Woman, Culture, and Society
- Paperback edition
- Author: Michelle Zimbalist Rosaldo Louise Lamphere
- Language: English
- Subject: rethinking anthropology by centering women
- Genre: Anthology of scholarly papers
- Publisher: Stanford University Press
- Publication date: 1974
- Publication place: United States
- Media type: Print
- ISBN: 978-0804708517
- OCLC: 890898
- Dewey Decimal: 301.41/2
- LC Class: 73089861

= Woman, Culture, and Society =

 Woman, Culture, and Society, first published in 1974 (Stanford University Press), is a book consisting of 16 papers contributed by female authors and an introduction by the editors Michelle Zimbalist Rosaldo and Louise Lamphere. On the heels of the 1960s feminist movement, this book challenged anthropology's status quo of viewing studied cultures from a male perspective while diminishing female perspectives, even considering women as comparatively imperceptible. It is considered to be a pioneering work.

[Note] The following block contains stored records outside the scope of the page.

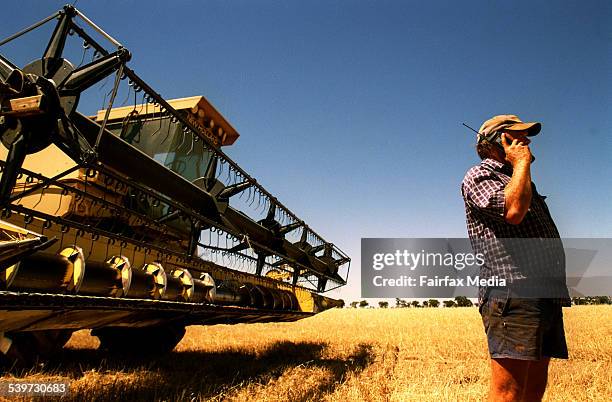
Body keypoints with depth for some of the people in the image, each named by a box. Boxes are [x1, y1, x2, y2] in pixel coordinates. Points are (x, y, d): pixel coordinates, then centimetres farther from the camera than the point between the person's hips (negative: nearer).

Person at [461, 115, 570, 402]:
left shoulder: (522, 183, 30)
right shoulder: (479, 176, 2)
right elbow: (513, 211, -19)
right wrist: (522, 163, -4)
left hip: (547, 297, 9)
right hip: (512, 293, -9)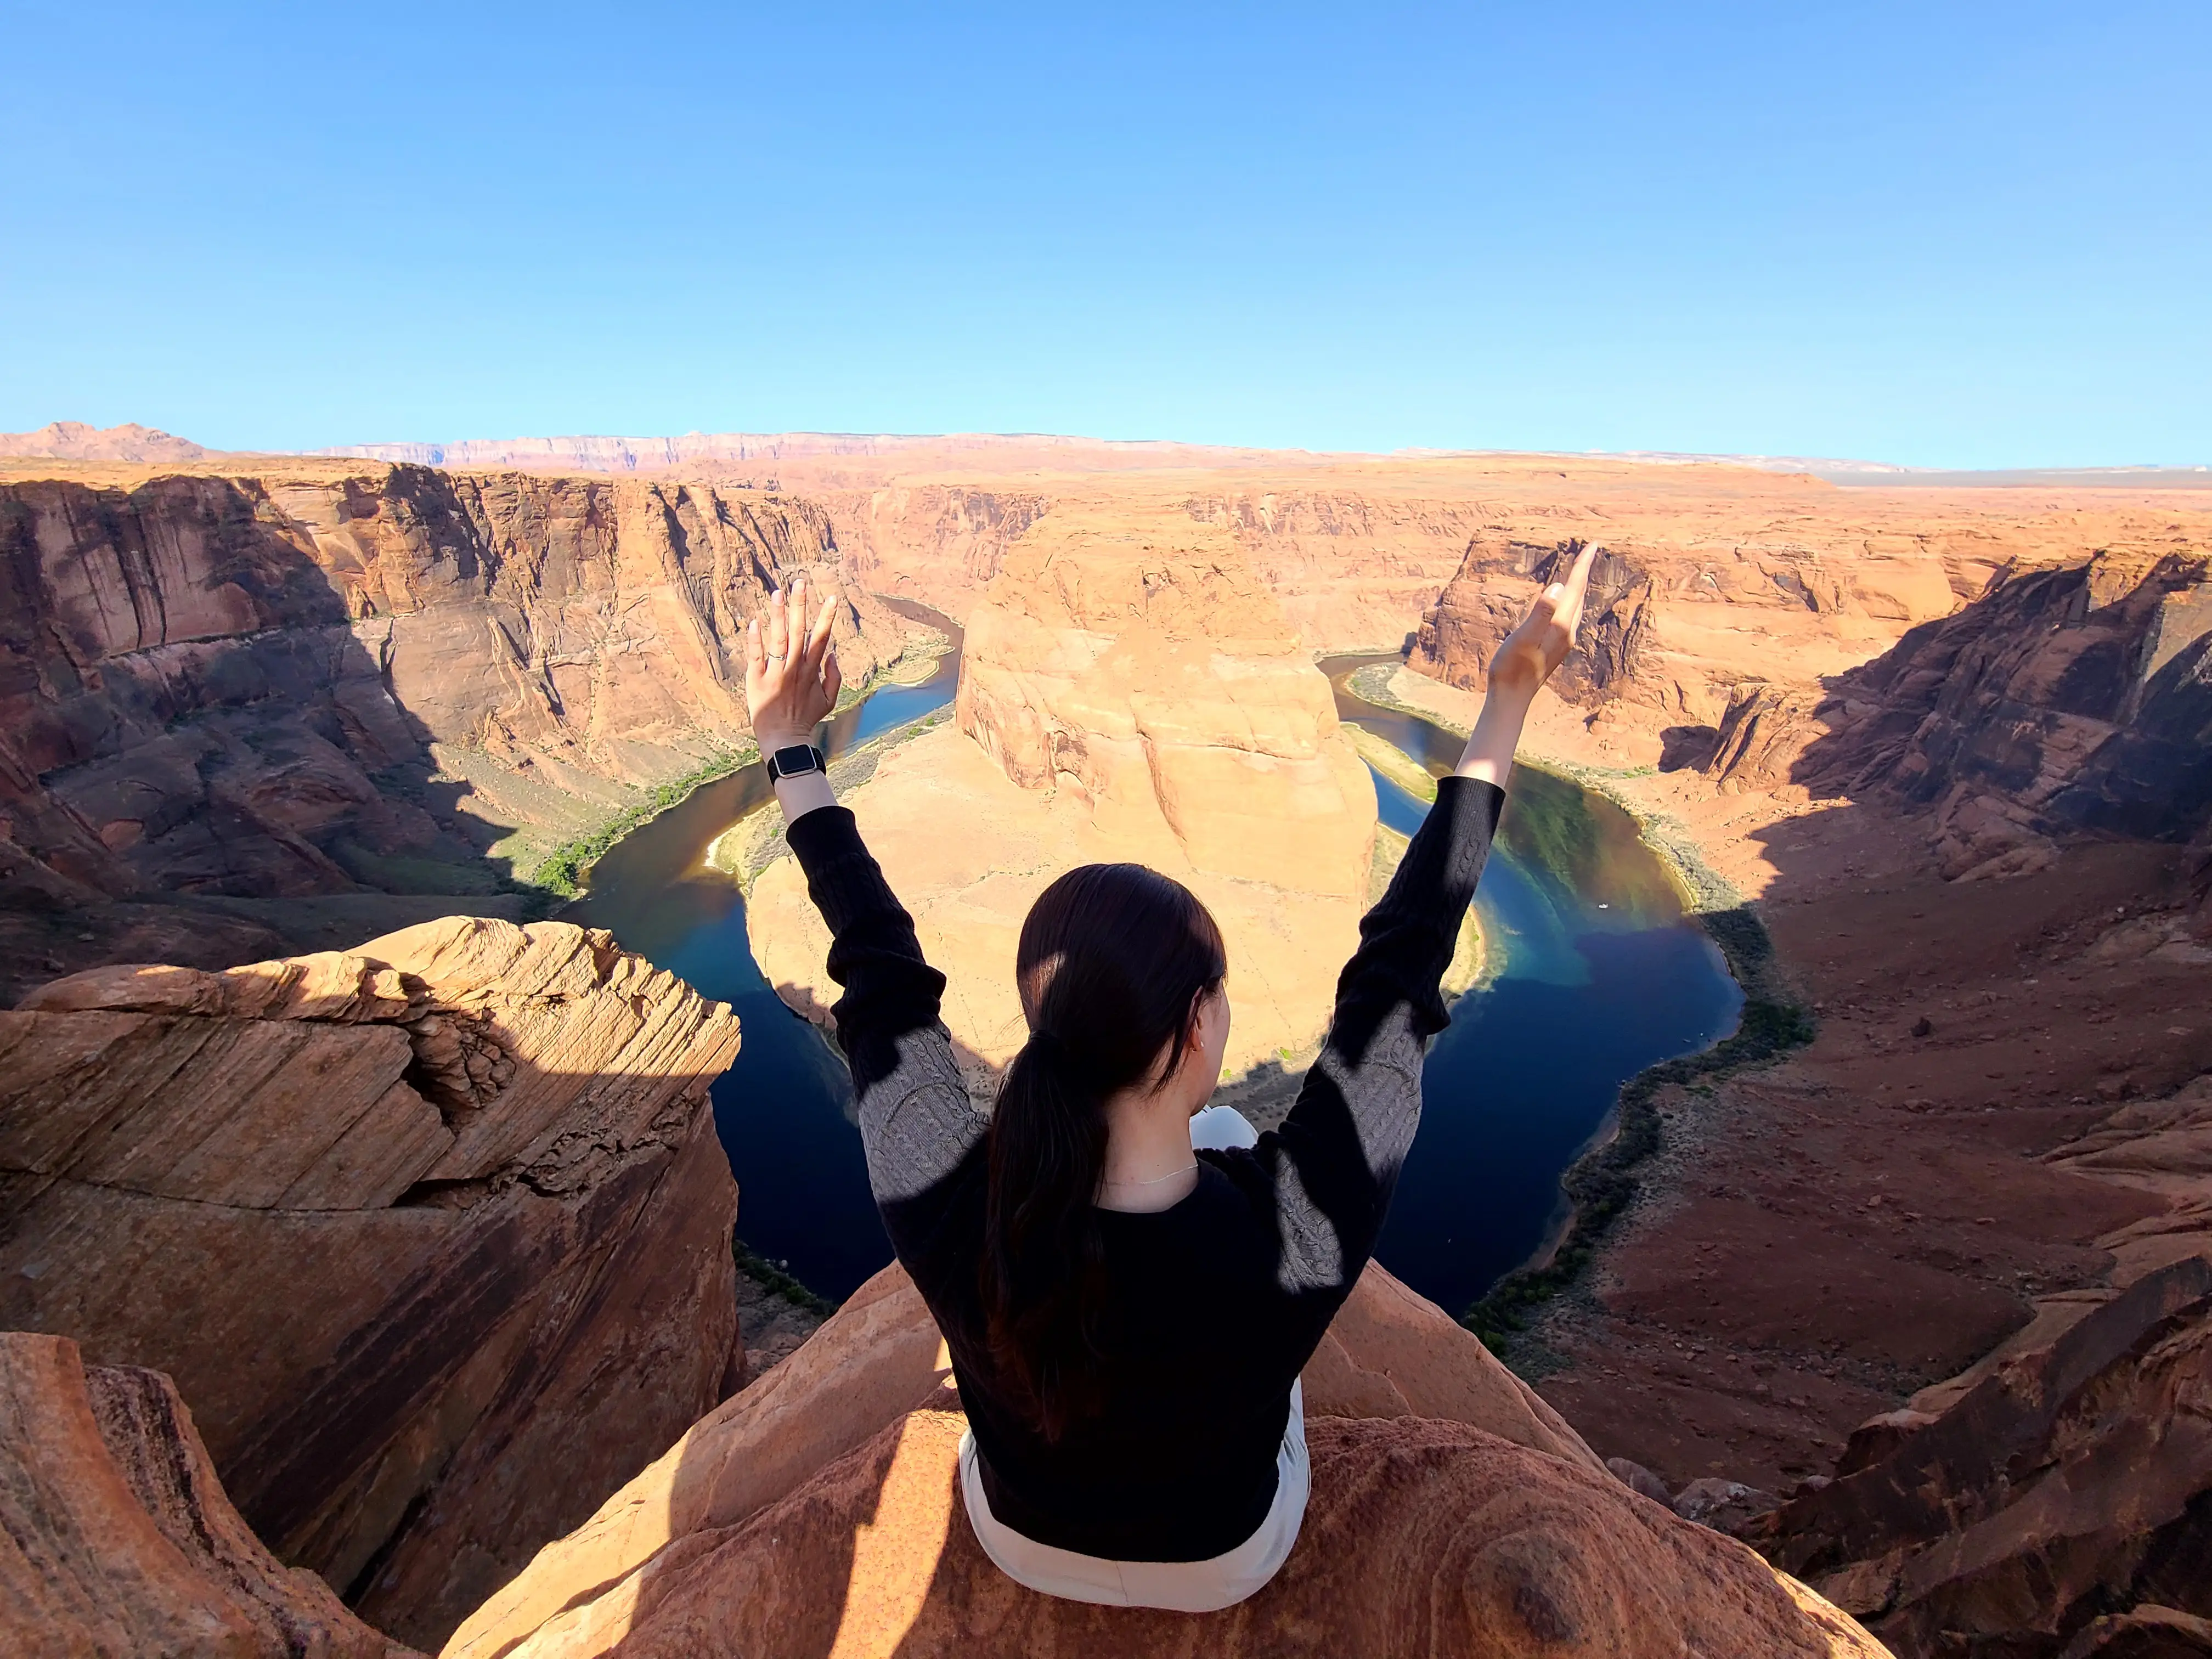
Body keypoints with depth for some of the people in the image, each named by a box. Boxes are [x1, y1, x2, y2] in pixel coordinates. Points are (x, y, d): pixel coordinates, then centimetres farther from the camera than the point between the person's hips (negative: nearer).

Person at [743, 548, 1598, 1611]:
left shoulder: (945, 1210, -38)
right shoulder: (1298, 1236, -42)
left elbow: (880, 975, -25)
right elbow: (1401, 963, -33)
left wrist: (790, 748, -13)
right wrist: (1507, 703, -24)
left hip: (1019, 1540, 1)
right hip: (1228, 1562, 0)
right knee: (1224, 1135, 12)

The book features a number of widely cited essays including:
- In "Family Structure and Feminine Personality," Nancy Chodorow offers a psychoanalytic explanations for gender differences in personality, based on mother's primary role in raising small children and socializing girls into their gendered roles.

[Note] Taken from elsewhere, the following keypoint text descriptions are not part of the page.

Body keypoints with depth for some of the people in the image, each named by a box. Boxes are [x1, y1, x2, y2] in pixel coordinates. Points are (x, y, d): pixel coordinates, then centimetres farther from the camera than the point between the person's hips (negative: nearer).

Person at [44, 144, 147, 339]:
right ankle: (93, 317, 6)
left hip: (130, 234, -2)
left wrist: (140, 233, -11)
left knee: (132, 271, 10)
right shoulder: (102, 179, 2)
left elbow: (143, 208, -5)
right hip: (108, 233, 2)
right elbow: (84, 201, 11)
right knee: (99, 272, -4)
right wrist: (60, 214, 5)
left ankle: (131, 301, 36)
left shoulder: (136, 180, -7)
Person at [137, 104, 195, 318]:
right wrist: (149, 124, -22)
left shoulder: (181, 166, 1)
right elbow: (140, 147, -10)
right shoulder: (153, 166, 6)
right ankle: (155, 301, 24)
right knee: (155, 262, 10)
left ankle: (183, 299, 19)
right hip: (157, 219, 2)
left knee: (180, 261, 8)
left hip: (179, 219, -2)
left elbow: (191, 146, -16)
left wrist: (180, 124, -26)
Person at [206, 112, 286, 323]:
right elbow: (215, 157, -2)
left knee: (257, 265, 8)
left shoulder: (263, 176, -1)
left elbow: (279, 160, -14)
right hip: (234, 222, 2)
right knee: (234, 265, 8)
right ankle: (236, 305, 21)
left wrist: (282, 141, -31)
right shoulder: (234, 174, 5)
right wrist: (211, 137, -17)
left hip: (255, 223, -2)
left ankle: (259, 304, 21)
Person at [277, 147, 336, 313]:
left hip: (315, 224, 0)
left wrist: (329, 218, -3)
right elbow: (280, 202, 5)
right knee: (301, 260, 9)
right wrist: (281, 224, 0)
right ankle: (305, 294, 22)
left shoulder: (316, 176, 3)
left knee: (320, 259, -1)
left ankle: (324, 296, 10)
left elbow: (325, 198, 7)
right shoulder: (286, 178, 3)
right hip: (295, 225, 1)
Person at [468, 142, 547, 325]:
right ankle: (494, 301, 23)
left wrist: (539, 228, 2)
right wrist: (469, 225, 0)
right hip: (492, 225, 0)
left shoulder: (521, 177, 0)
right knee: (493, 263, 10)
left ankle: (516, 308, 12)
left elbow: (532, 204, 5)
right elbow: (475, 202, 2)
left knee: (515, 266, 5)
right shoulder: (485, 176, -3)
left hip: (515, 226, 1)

- In "Is female to male as nature is to culture?," first published in Feminist Studies, Sherry Ortner argues that the universal (or near universal) subordination of women across cultures is explained in part by a common conception of women as "closer to nature than men" (73). The title describes a structuralist analogy between deep cultural structures, in the sense theorized by Claude Lévi-Strauss. It described cultural oppositions including culture/nature, man/woman, mind/body, public/private, civilized/primitive, and active/passive. In 1996, Ortner remembered it as "my first piece of feminist writing and my second professional publication."
The title of the book alludes to the gendered nature of a prior anthropological text, Man, Culture, and Society.